Don't understand why only Tensors of floating point dtype can require gradients

miraboreasu · August 3, 2022, 10:13pm

import torch
from torch.autograd.functional import jacobian

def get_f (x):      
       
    t1= x[0]**2
    t2= x[1]**3
    t3= x[2]**4
    f[0]= t1+t2+t3
    f[1]= 2*(t1+t2+t3)
    f[2]= 3*(t1+t2+t3)
    
    return f
    
x=torch.arange(0,3)
f=torch.arange(0,3)
J = jacobian(get_f, x).detach().numpy()

What I want J is a 3x3 matrix

df[0]/dx[0]   df[0]/dx[1]  df[0]/dx[2]
df[1]/dx[0]   df[1]/dx[1]  df[1]/dx[2]
df[2]/dx[0]   df[2]/dx[1]  df[2]/dx[2]

But I encounter the error
RuntimeError: Only Tensors of floating point and complex dtype can require gradients
I believe the requires_grad is True by default

Is there no way to diff the int32 (default) or I am doing something wrong?

ptrblck · August 4, 2022, 3:53am

I wouldn’t know how and if gradients are defined on “integer functions”. E.g. just take a simple example of f(x) = x**2.
For floating point numbers you would see:

and can draw the gradient directly into the plot.

But I guess this is how this simple function would look if only integers are used:

Would this mean that the gradient is everywhere 0 besides at the dots (where it would then be +/- Inf)?
If so, then I don’t think it would make sense to allow Autograd to accept integer values.
In case you are expecting integer outputs, it might be better to round the result.

Also, I’m sure other users such as @KFrank, @tom, and @albanD might have a better explanation.

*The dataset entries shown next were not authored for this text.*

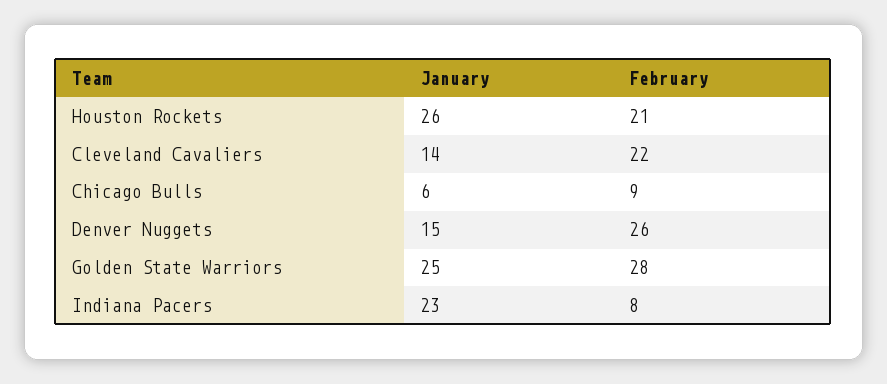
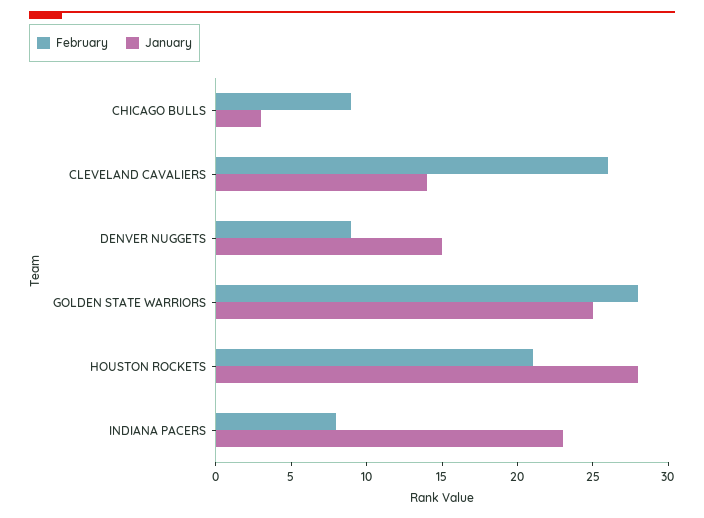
  {
    "January": {
-     "Houston Rockets": 26,
+     "Houston Rockets": 28,
      "Cleveland Cavaliers": 14,
-     "Chicago Bulls": 6,
+     "Chicago Bulls": 3,
      "Denver Nuggets": 15,
      "Golden State Warriors": 25,
      "Indiana Pacers": 23
    },
    "February": {
      "Houston Rockets": 21,
-     "Cleveland Cavaliers": 22,
+     "Cleveland Cavaliers": 26,
      "Chicago Bulls": 9,
-     "Denver Nuggets": 26,
+     "Denver Nuggets": 9,
      "Golden State Warriors": 28,
      "Indiana Pacers": 8
    }
  }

miraboreasu · August 4, 2022, 7:17pm

Thanks, another following question, maybe I am wrong, so the AD in PyTorch is doing finite difference? so you need it to be continuous? I am new to AD, a silly question, why can’t it perform dx**2/dx=2x

AlphaBetaGamma96 · August 4, 2022, 7:51pm

To comment on the dx**2/dx = 2x question, AD isn’t computing a symbolic expression for the gradient. It’s basically using the chain rule to calculate your derivative directly. If you want to read a paper on it, I’d recommend Automatic Differentiation in Machine Learning: a Survey which will explain to you why AD isn’t symbolic differentiation nor numerical differentiation

If you do want an expression you could use the functorch library, although that’s a bit more complicated than standard PyTorch. An example for your function would be something like this,

import torch
from functorch import grad, vmap

def f(x):
  return x**2

x = torch.arange(1,5,dtype=torch.float32) #dummy input
 
df_dx = grad(f) #creates explicit function via reverse-mode AD

vmap(df_dx, in_dims=(0))(x) #returns tensor([2., 4., 6., 8.])

albanD · August 5, 2022, 6:46pm

The problem is not with how we compute the gradient but the definition of gradients itself.
Mathematically, for gradients to be defined, you need a continuous function (at least locally).

christophezei · November 17, 2022, 2:56pm

I totally agree but if I want to do inference with integers in this case will it be possible ?

albanD · November 17, 2022, 3:49pm

That is possible indeed. Just make sure not to set requires_grad=True on these Tensor and autograd won’t run!

christophezei · November 18, 2022, 2:40pm

Like I am saving my weights in a dict as integer but when I load them using .load_state_dict() function it doesn’t work they got converted to floats and if I try to convert them to int using .to(torch.uint8) on the model I have an error any suggestions?